Abstract Activation-induced cytidine deaminase (AID) encoded by the Aicda gene initiates class-switch recombination and somatic hypermutation of immunoglobulin genes. In addition to this function, AID is also implicated in the epigenetic regulation in pluripotent stem cells and in the oncogenesis of lymphoid and non-lymphoid origins. To examine AID’s role in specific cell types, we developed mouse strains of conditional knockout (Aicda-FL) and knock-in with a red fluorescent protein gene (RFP) inserted into the Aicda locus (Aicda-RFP). These two strains were obtained from a single targeting event in embryonic stem cells by a three-loxP or tri-lox strategy.

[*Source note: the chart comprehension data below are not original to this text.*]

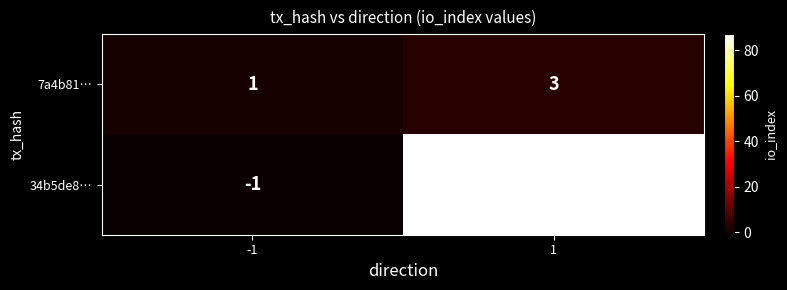

How many categories are shown in the chart?

2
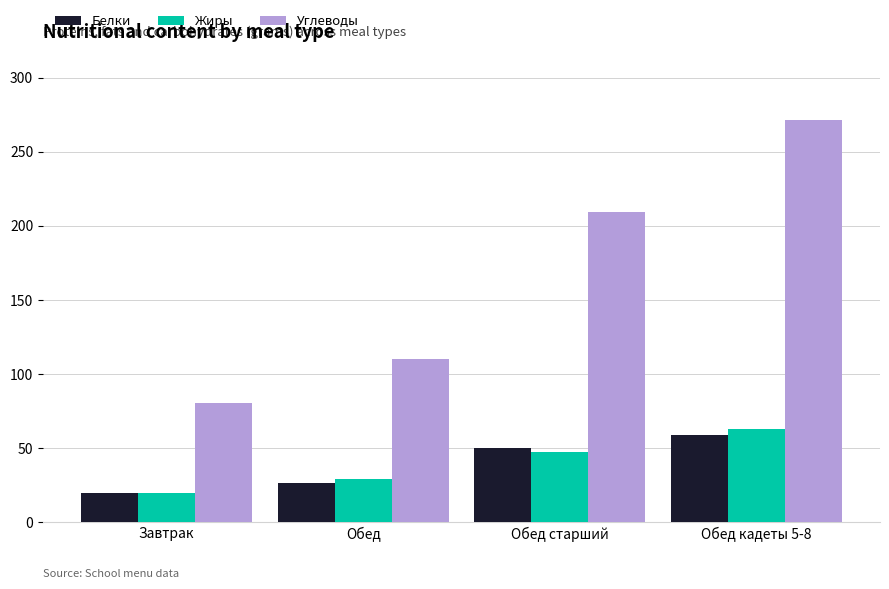

What is the label of the 4th bar from the right?

Завтрак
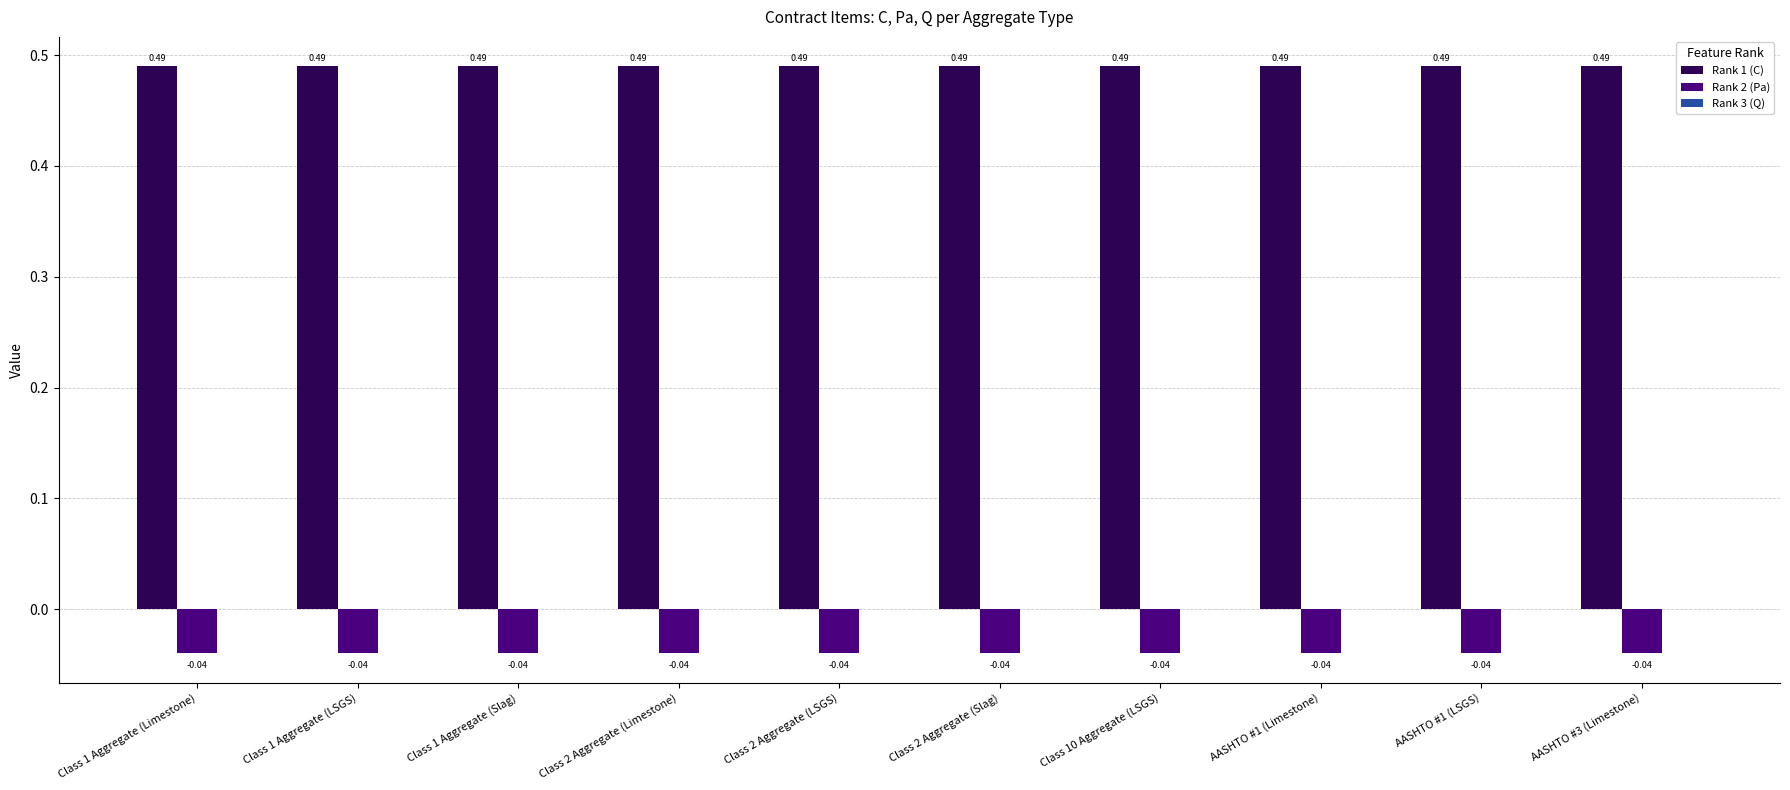

At Class 1 Aggregate (Limestone), list the series in order from largest to smallest.

Rank 1 (C), Rank 2 (Pa)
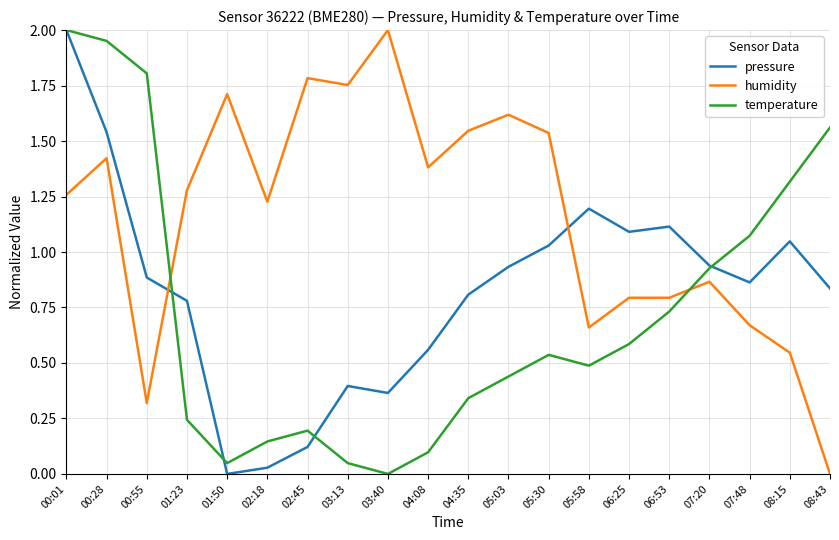

Which category has the highest value in the humidity series?

03:40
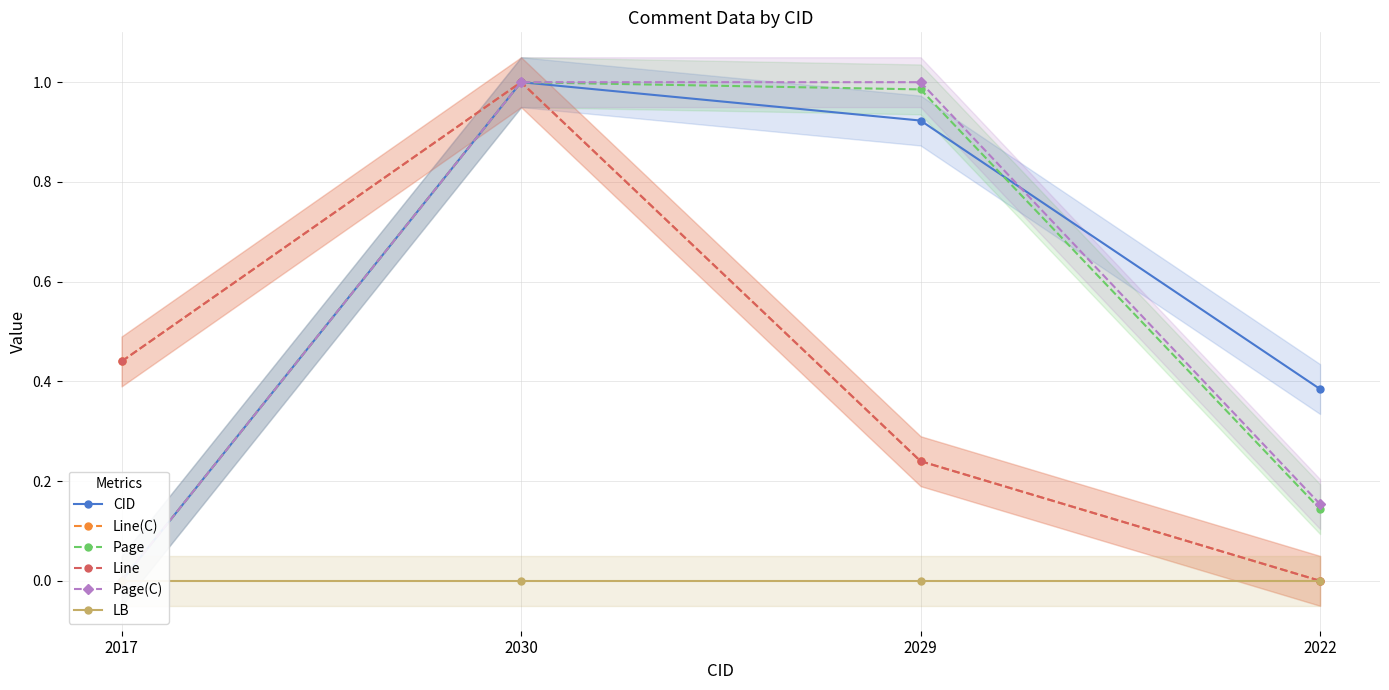

How many positive values does the Line(C) series have?

3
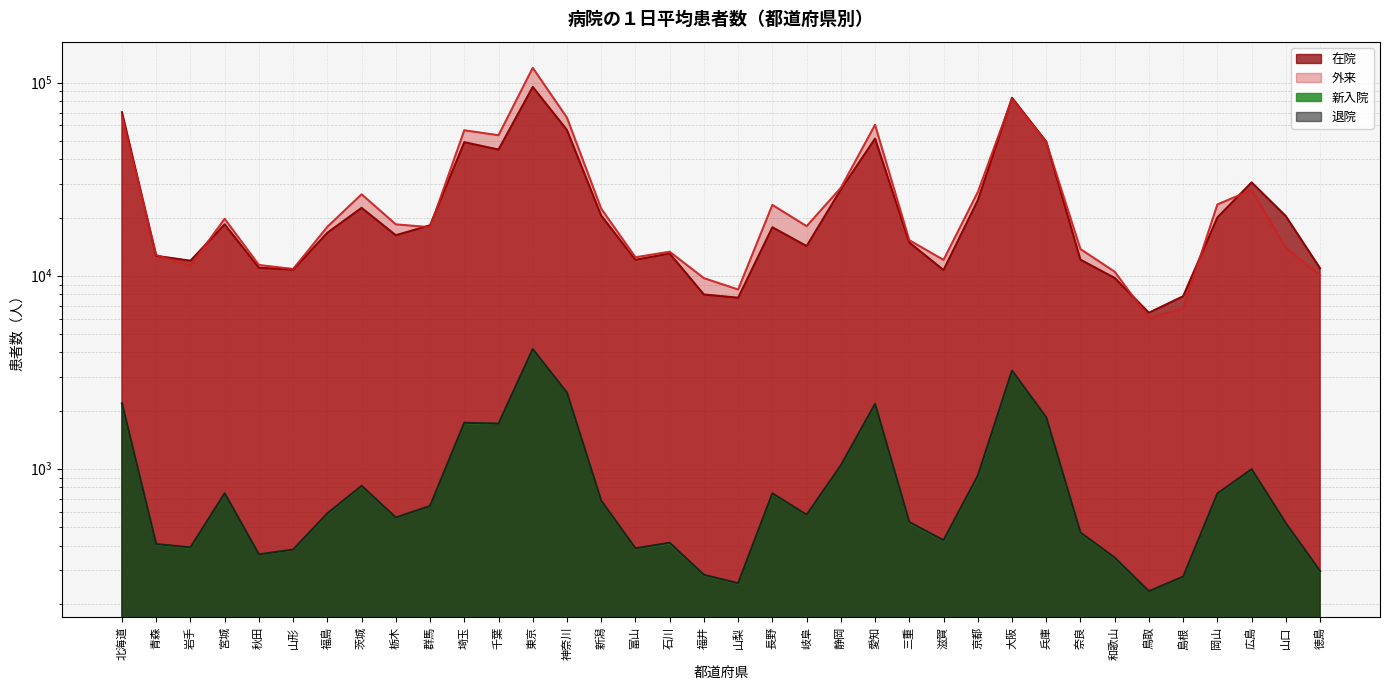

What is the label of the 7th point from the left?

福島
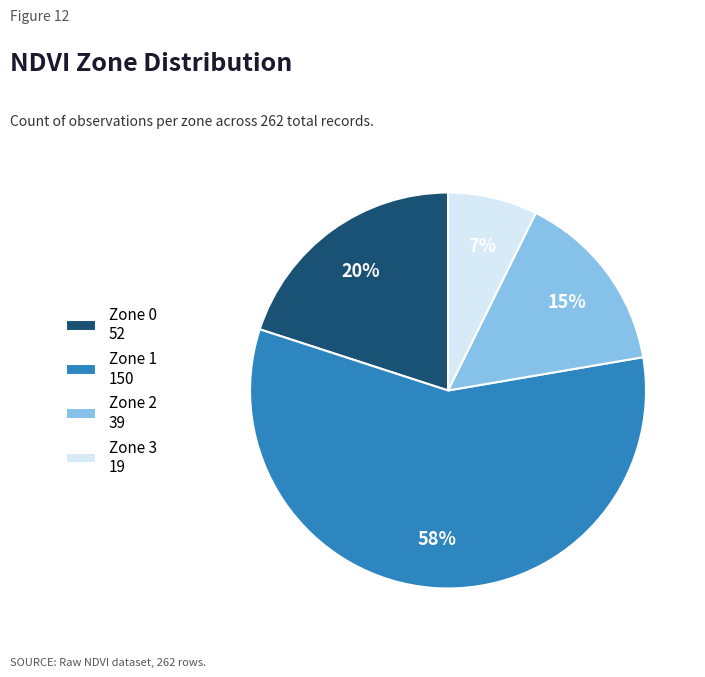

Between Zone 3 19 and Zone 2 39, which is larger?

Zone 2 39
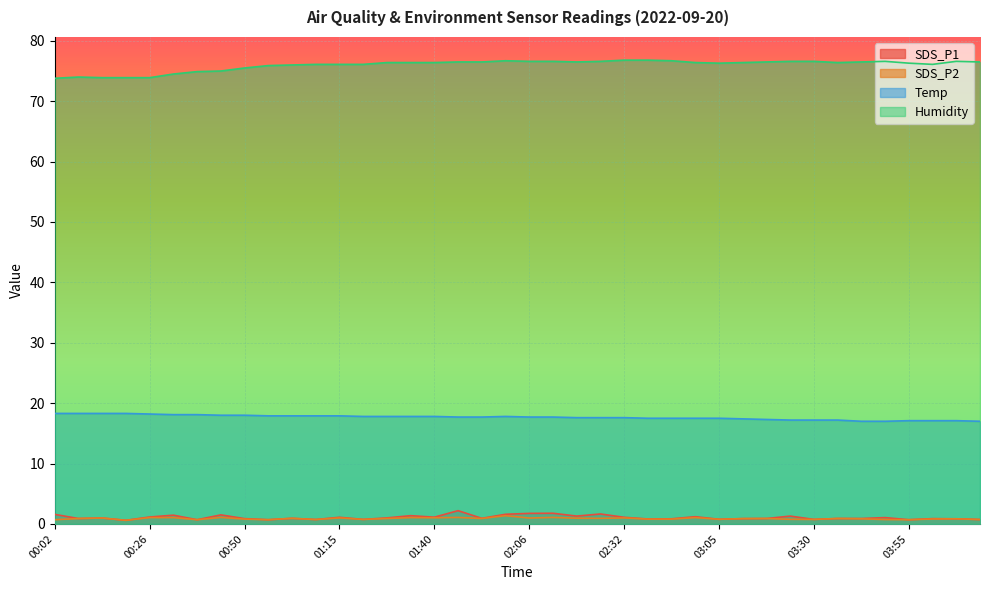

What are all the series names shown in the legend?

SDS_P1, SDS_P2, Temp, Humidity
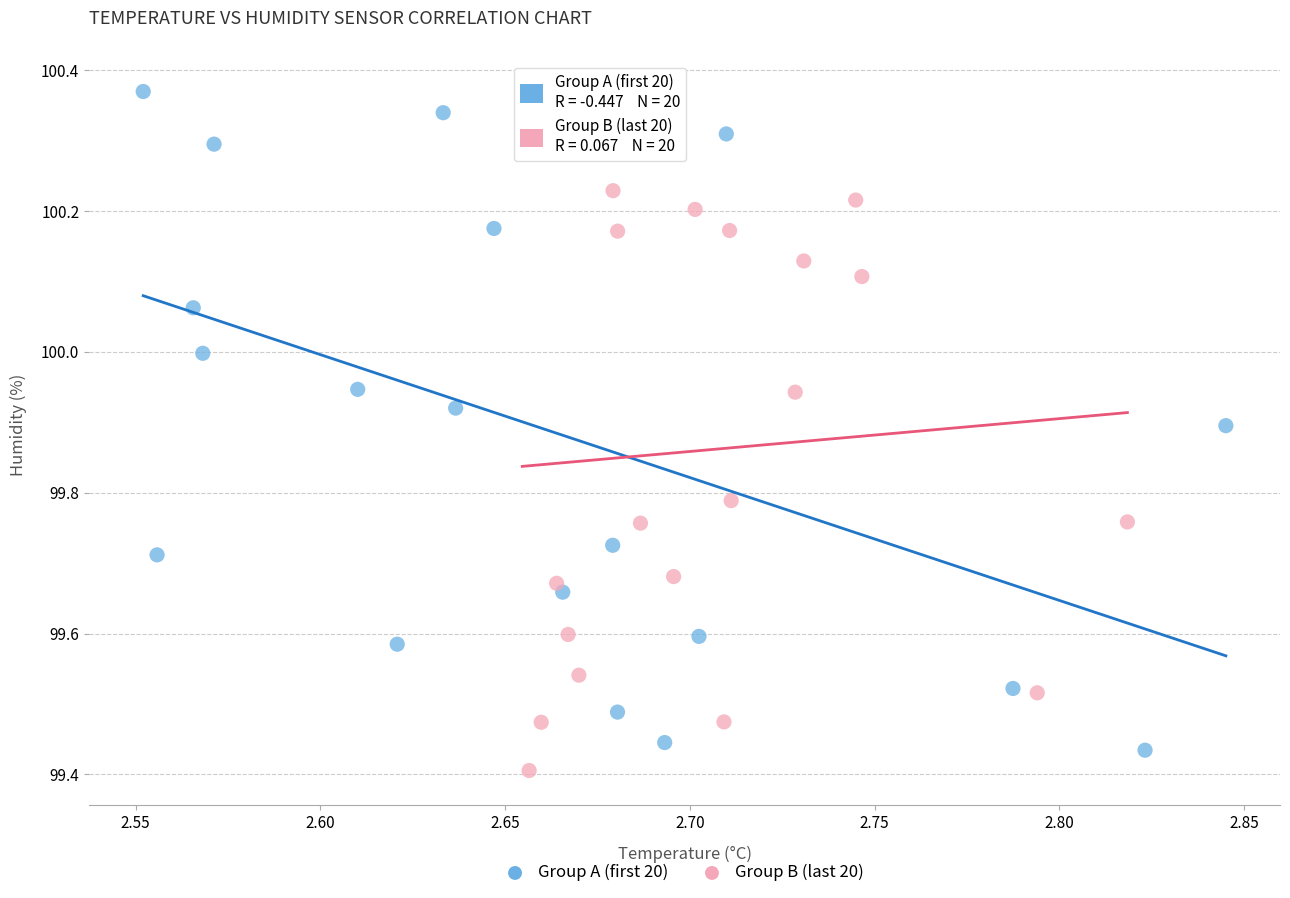

Which series reaches the maximum Y coordinate?

Group B (last 20)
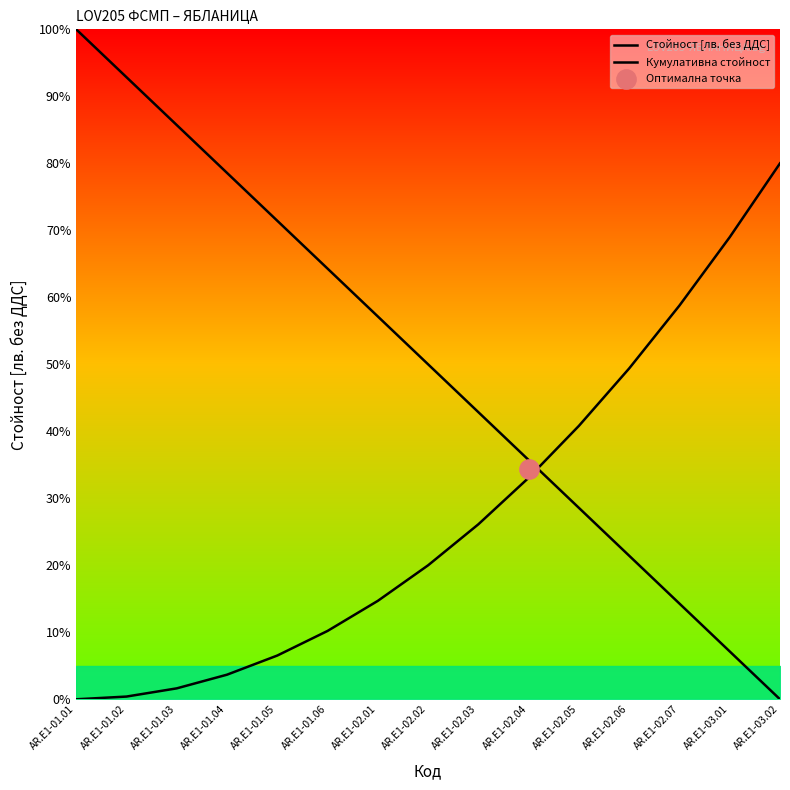

Which series has the largest total across all categories?

Стойност [лв. без ДДС]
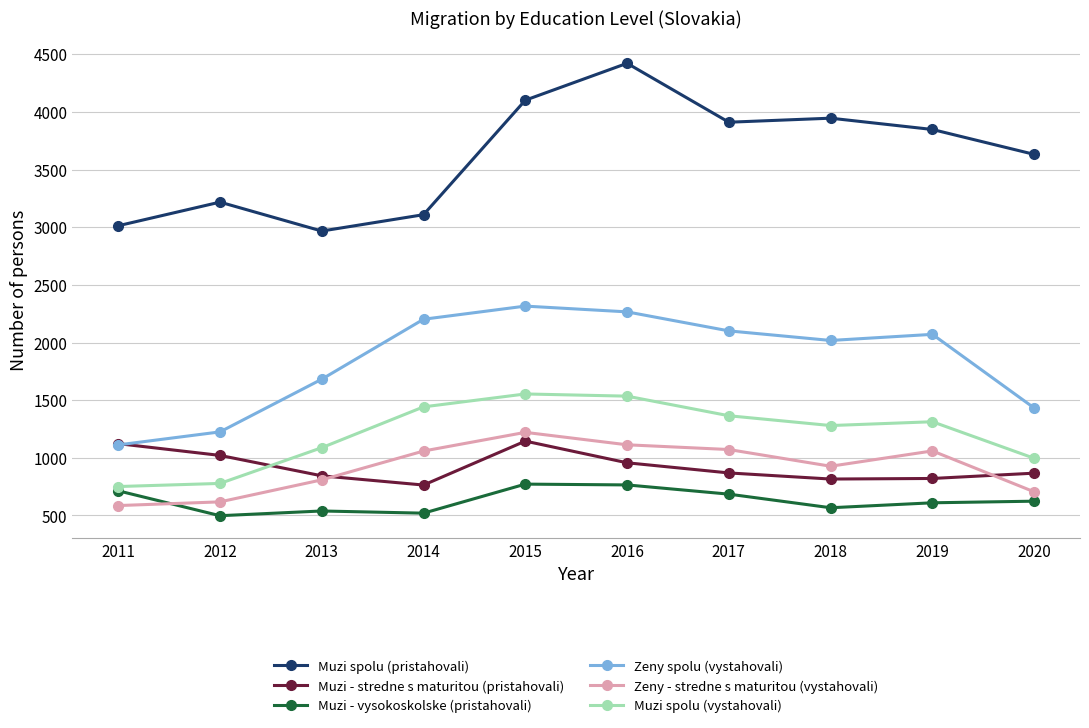

Is it true that Muzi - vysokoskolske (pristahovali) equals 714 at 2011?

True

Partial and complete recombination among the three loxP sites in the Aicda-RFP locus gave rise to Aicda-FL and AID-deficient loci (Aicda-KO), respectively, after mating Aicda-RFP mice with Cre-expressing mice driven by tissue-non-specific alkaline phosphate promoter. We confirmed RFP expression in B cells of germinal centers of intestine-associated lymphoid tissue. Mice homozygous for each allele were obtained and were checked for AID activity by class-switch and hypermutation assays. AID activity was normal for Aicda-FL but partially and completely absent for Aicda-RFP and Aicda-KO, respectively. Aicda-FL and Aicda-RFP mice would be useful for studying AID function in subpopulations of B cells and in non-lymphoid cells.